Sap filled the hole as soon as the stone was removed, bleeding out of the trunk and onto the mulch bellow. The speed of the sap surprised Renatus, he only realised something was wrong when the sap sprung at his eyes like needles. He brought up his hand in front of his face to shield himself, a series of pangs jolted his arm as shards embedded themselves in his arm.
“I said sorry!” Renatus gritted his teeth. Bloody Dryads.
A face formed from the knots in the bark, holes sinking into dark pits. “That was painful, Mortal.” The voice was shill and almost musical. Renatus guested it was female.
“As was that attack of yours!” Renatus tried to compose himself. Dryads were known to hold grudges, and to spread rumours throughout an entire forest in a single night. The last thing Renatus needed was the forest to hate him.
“An attack on a sleeping Dryad is considered cowardice, mortal. And cowardice is considered undesirable. If I were to decide you were undesirable, you would die, mortal.”
Renatus knelt on one knee, “Forgive me, Dryad of the proudsman tree, it was my clumsiness that awoke you, not an attack I assure you.”
The Dryad seemed to study him, assessing his words, reading his expressions. “A deal then.”
“A deal.” the Dryad repeated dryly. “I will forget that you harmed me, and you shall give me something.”
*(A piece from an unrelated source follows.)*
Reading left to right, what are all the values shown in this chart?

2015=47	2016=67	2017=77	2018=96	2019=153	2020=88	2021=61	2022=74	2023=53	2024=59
Renatus considered his options. Be hated by all nature, or make a deal with a Dryad. “First tell me what you want, then I’ll decide.”
“A drop of your blood.”
Renatus grunted, “You could take blood from my corpse, why would you ask for a mere drop?”
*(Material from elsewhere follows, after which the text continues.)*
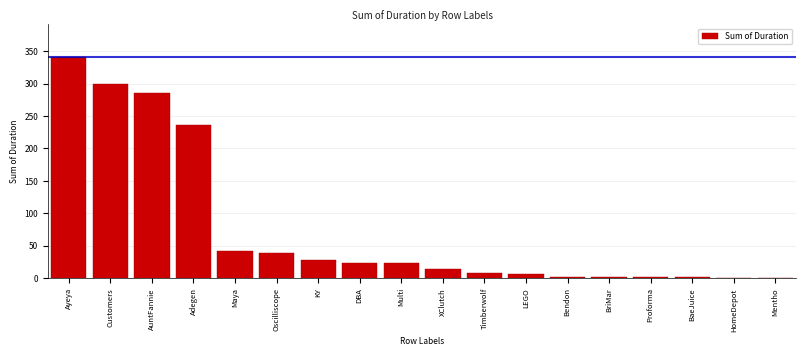

What is the greatest value displayed?

340.1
“Sap and blood, nature and mortal, life tied to life, anew is born. Such must be consented of both Dryad and Mankind.”
Renatus scratched his head, unsure of what the Dryad’s riddle meant. But if it meant escaping this ordeal, he would give a drop of blood freely. “Alright Dryad, it’s a deal.”
The knotted face soothed some, becoming a softer, female expression. Her face was angular, sharp cheek bones and jaw line. Her nose a small lump in the middle of her face and what was before gnarled teeth, were now a gentle crease in the bark, imitating lips.
“My name is Lunair, Dryad of a proudsman tree.” Lunair’s voice had lost it’s harshness, the sentence sounding lyrical. “What are you called?”
“Renatus, Son of Maolyn.” he answered, unsure of why such a thing was necessary.
The proudsman tree’s branches swayed with excitement, “Renatus Maolynsson, do you give of your blood willingly to me?”
Renatus shrugged, stepping forward with his already bloodied arm, still with needle-like sap sticking out. “Sure.”
And with a giddy laugh, the sap pulled itself out of Renatus’s arm, carrying back more than a little blood. It leapt from his arm back into the hole that had been created, which scabbed over with sap instantly.
“Our deal pleases me.” Lunair smiled a beautiful, deadly smile. “Return here when I call you Renatus Maolynsson, and do not keep me waiting.” With that, the face disappeared, and Renatus felt like he could breathe again. He arm had numbed, and his mind can clouded over.
“And now to bed.” he mumbled, before collapsing once again. His energy was sapped.
Perhaps I’ve lost too much blood today. he mused as he let the darkness of sleep envelop him.